To do:
Answer these questions from the passage on Anglo-American rivalry in the Middle East:
(a) In what year did Britain exit the Gulf?
(b) In what year did the French leave their mandates?
(c) What did one minister call oil?

With his chilly stare Powell came across as slightly unhinged, an impression that his incendiary later prophecy about immigration would only reinforce. But on this, at least, there is no question that Powell was right. Powell had spent the pivotal years of the war in the Middle East. He had witnessed the fraught Casablanca conference between Churchill and Roosevelt in 1943 where, the president’s chief of staff admitted, “there was too much anti-British feeling on our side.” And he was by no means the only man to see Britain and the United States as rivals in the region. His political opponent Richard Crossman wrote that the Americans represented “the greatest danger to British rule in the Middle East today,” after visiting Palestine in 1946. Nor was the feeling confined to the British. Two years later the American spy Kim Roosevelt, who had also served in Cairo in the war, remembered “times when British representatives on the spot were, in defiance of London’s instructions, doing all in their power to knife their American opposite numbers and… Americans on the scene whose every act was inspired by a desire to ‘do the British in’.” A further, postwar tour of the area reinforced his view that “actually Americans and British in the Middle East get along rather badly.”

All this is now forgotten history. During the Cold War, Britain and the United States tried not to draw attention to their differences, and to this day the British government retains over a hundred-meters-worth of files about its ally that it would rather not declassify. It is clearly best not to let too much light in upon the magic. This policy of secrecy and the Anglo-American coalitions in the Persian Gulf in 1991 and in Iraq again after 2003 have helped obscure a fact that was once common knowledge: from 1942 until Britain’s exit from the Gulf in 1971, Britain and the United States were invariably competitors in the Middle East and often outright rivals. As this book will show, the joint Anglo-American effort to oust the Iranian prime minister Mohammed Mosaddeq in 1953—so often produced as evidence of Anglo-American collusion—was the exception, not the rule.

THIS IS A fascinating chapter in a long-running story because the Middle East has served as an arena for great power conflict since the beginning of recorded time. In the first half of the twentieth century, Britain and France were the great powers of the day. Midway through the First World War they carved up the Ottomans’ Arab territory between them and, once they had won the war, then subdivided it into mandates, which they went on to rule for the best part of thirty years. The French left in 1946, chased out by Lebanese and Syrian nationalists who had had surreptitious British help. Any British sense of victory was short-lived because a new contest, with the United States, then followed.

Britain’s original motive for wanting to control the Middle East was primarily strategic: by dominating a belt of territory stretching from Egypt to Iran it could control the route between Europe and India. Yet, by the time that Indian independence in 1947 rendered that rationale redundant, the British had already seized on a new reason to remain there—oil. British companies’ domination of Middle Eastern oil production generated vital revenues for the Crown, improved Britain’s perennially poor balance of payments, and enabled the country to defend itself in the event of a war with Soviet Russia. The belief that oil was, as one minister put it, a “wasting asset” that would run out by about the end of the century—if it had not already been superseded by atomic energy (which many people at that time expected would be powering cars by now)—encouraged short-term thinking and one hope in particular: the British might manage to resist mounting nationalist pressures for longer than the oil flowed out the ground.

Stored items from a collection
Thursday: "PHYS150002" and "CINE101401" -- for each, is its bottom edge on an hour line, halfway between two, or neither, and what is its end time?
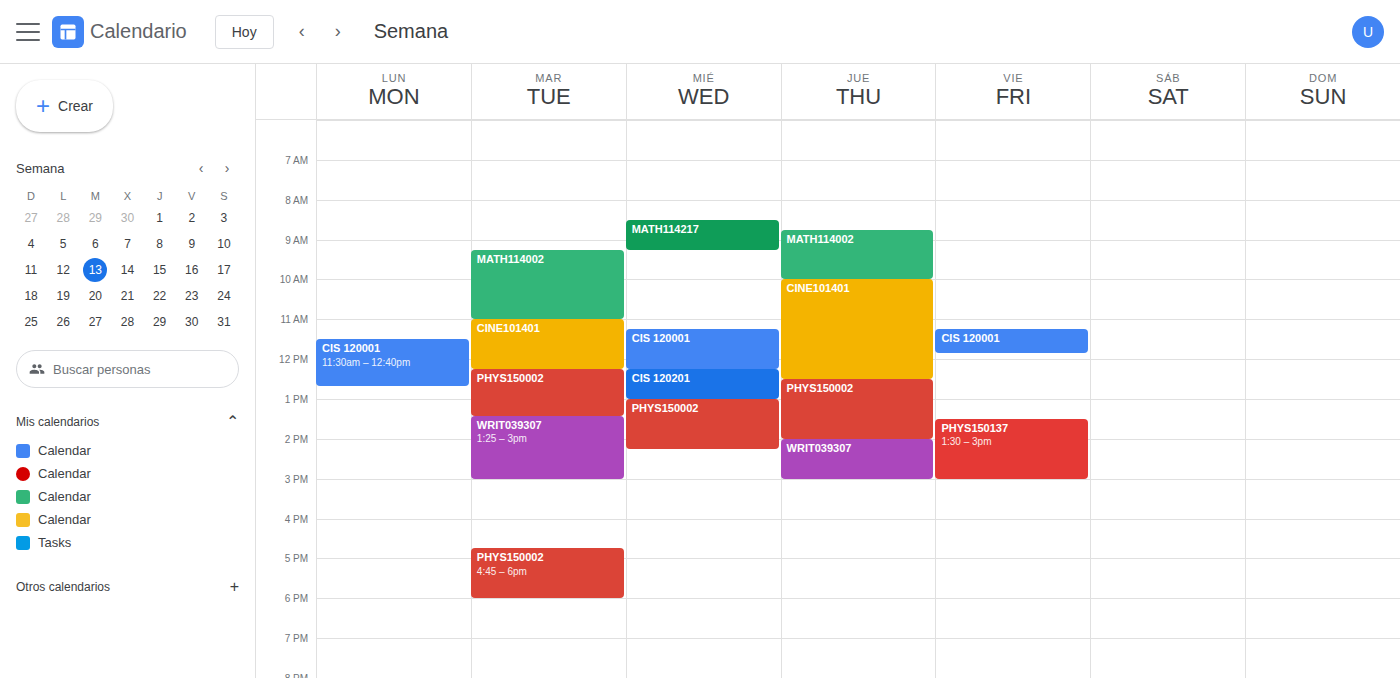
"PHYS150002": 2:00 PM, exactly on the 2 PM line. "CINE101401": 12:30 PM, halfway between the 12 PM and 1 PM lines.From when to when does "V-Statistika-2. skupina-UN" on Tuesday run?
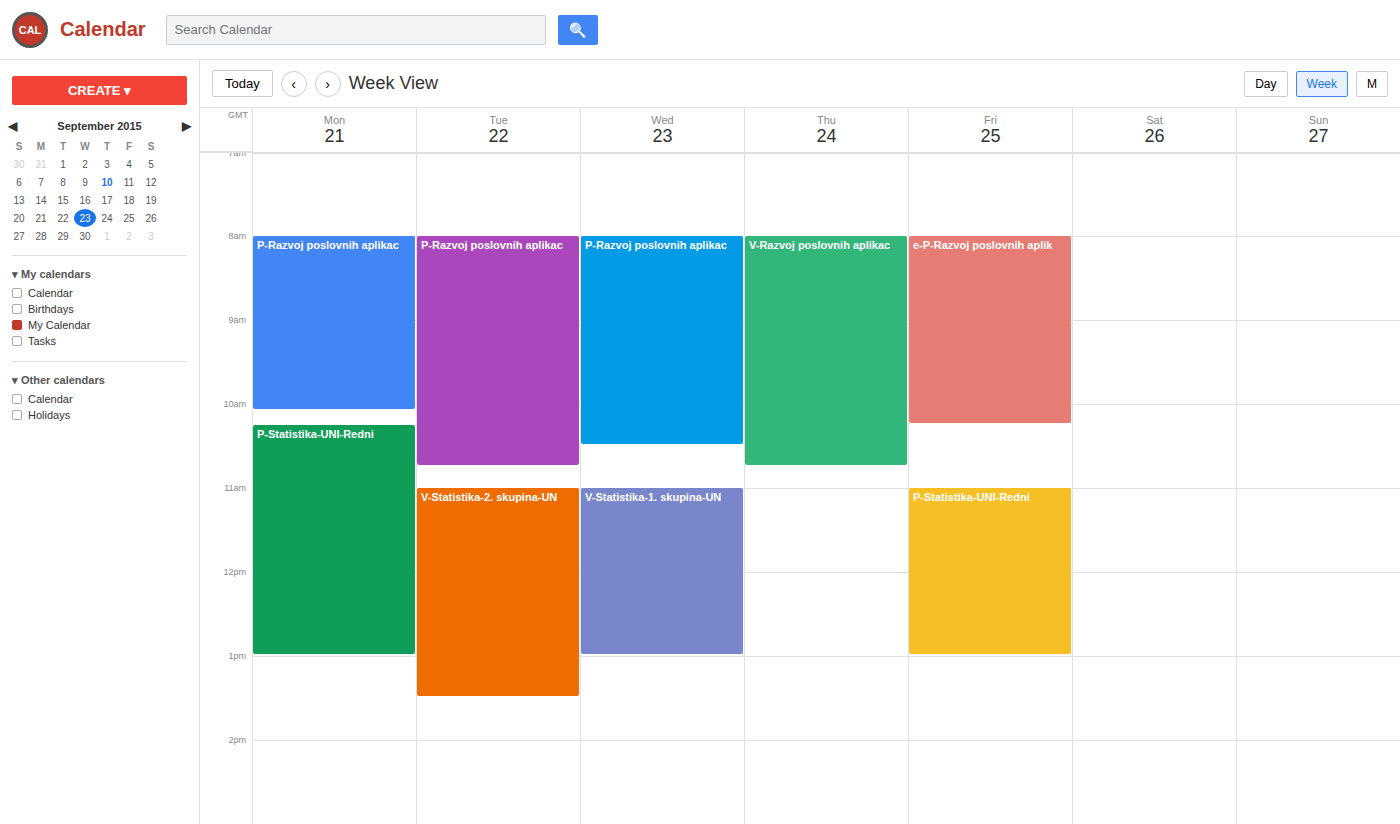
11:00 to 13:30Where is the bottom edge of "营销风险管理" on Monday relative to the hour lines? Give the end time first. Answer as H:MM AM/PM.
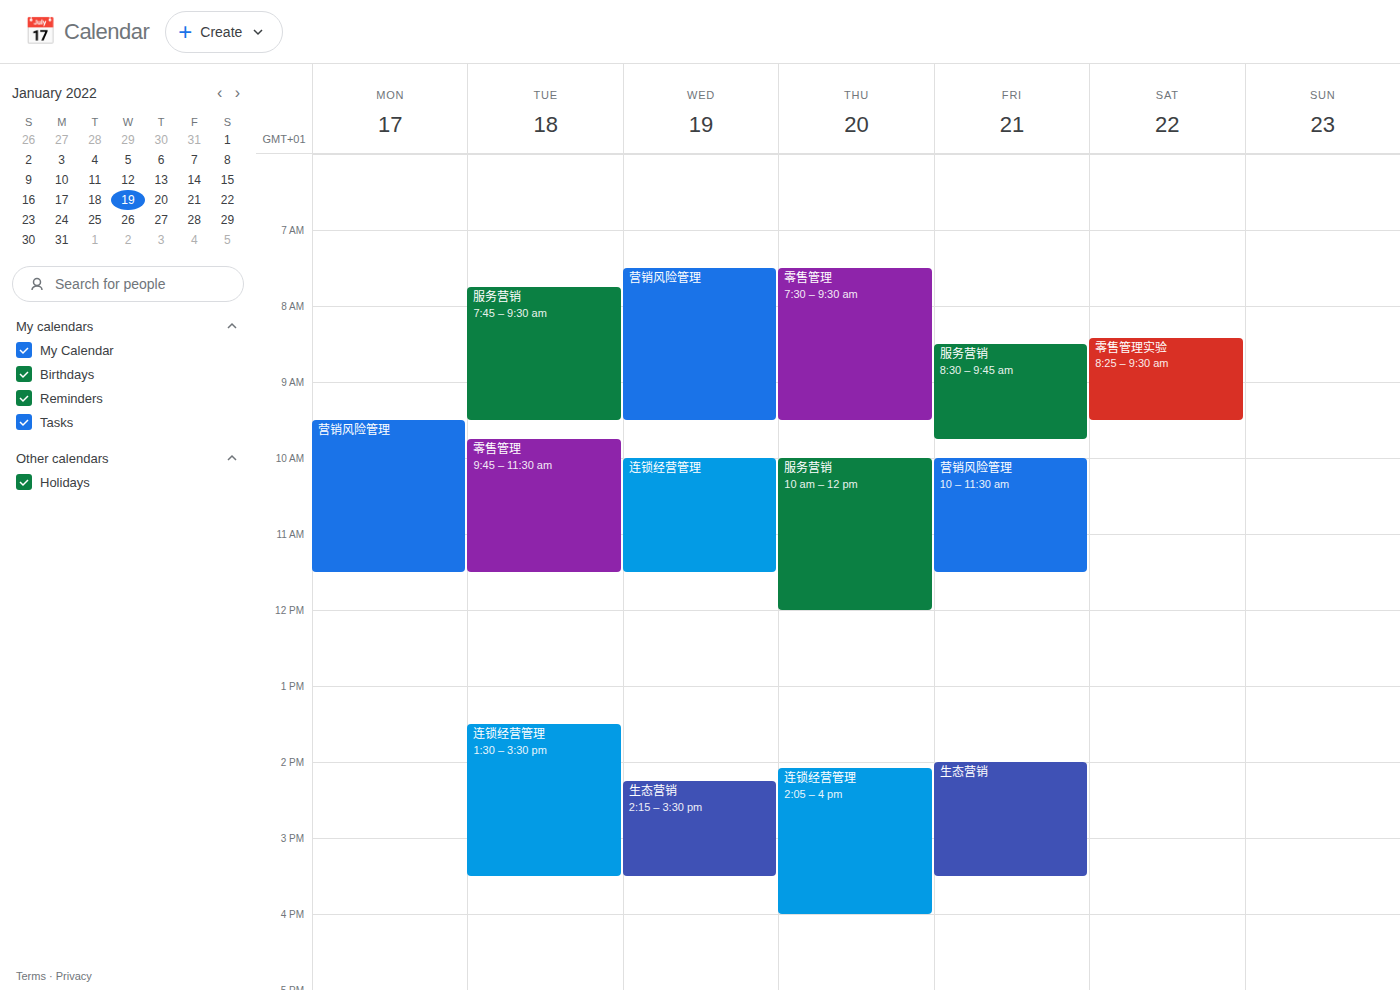
11:30 AM -- halfway between the 11 AM and 12 PM lines."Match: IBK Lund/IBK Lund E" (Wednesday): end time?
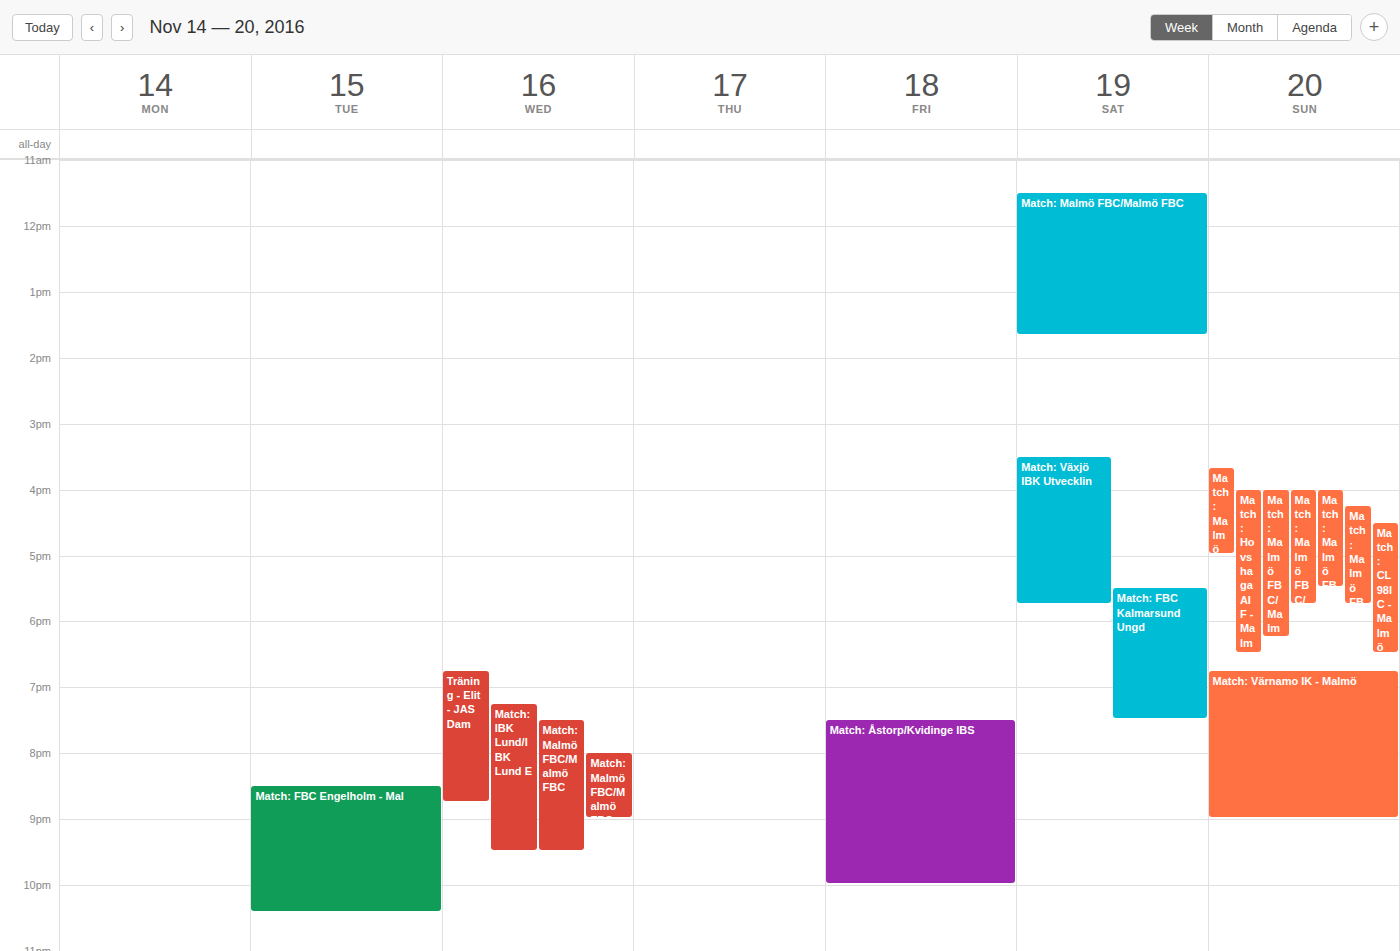
21:30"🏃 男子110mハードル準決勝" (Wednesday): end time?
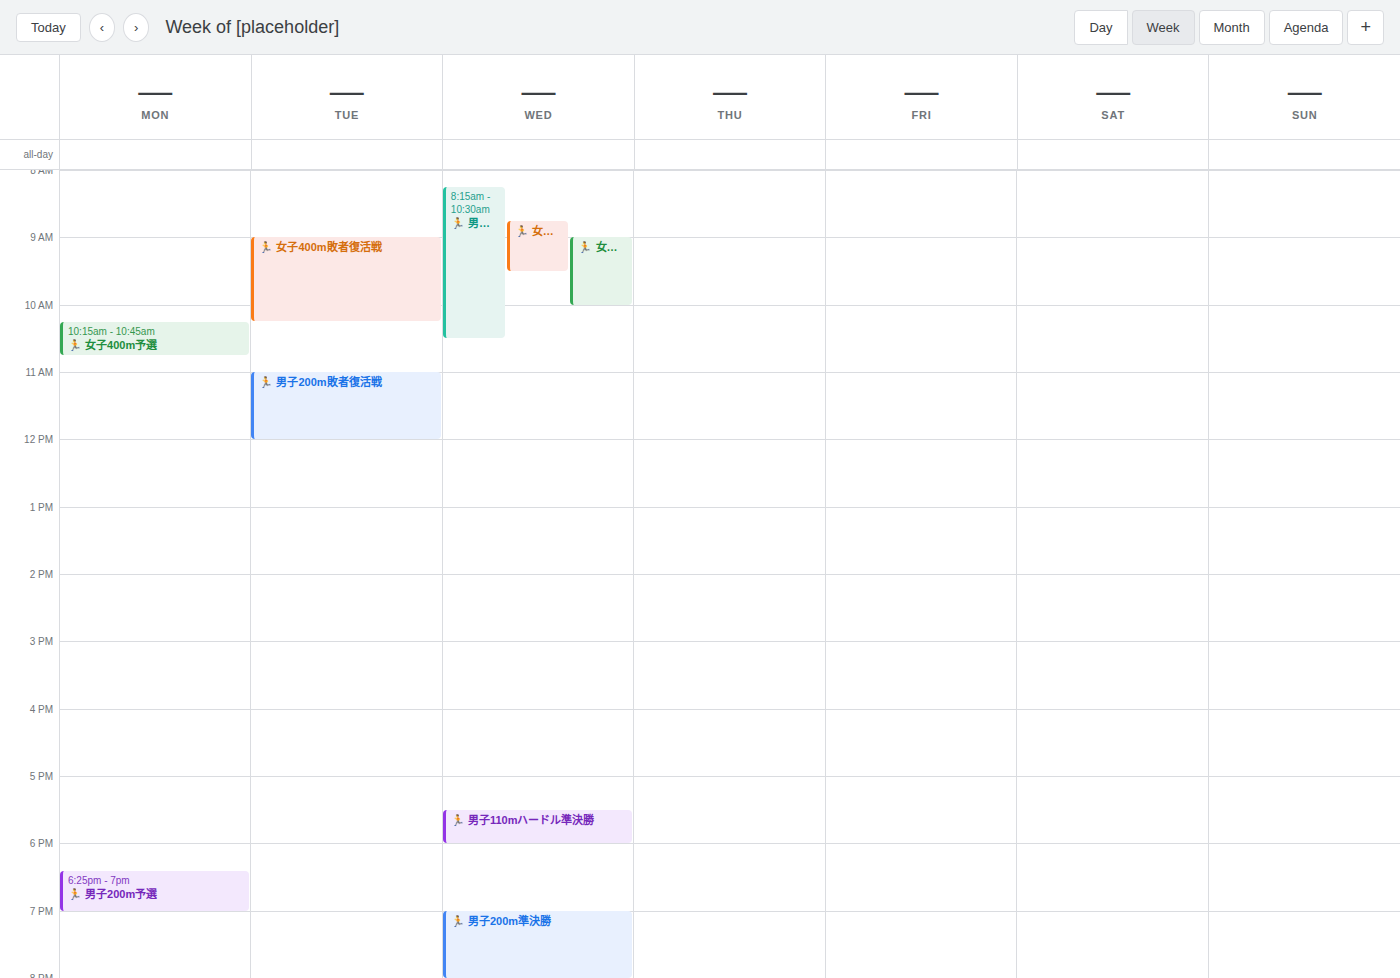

Task output:
(a) 1971
(b) 1946
(c) A "wasting asset"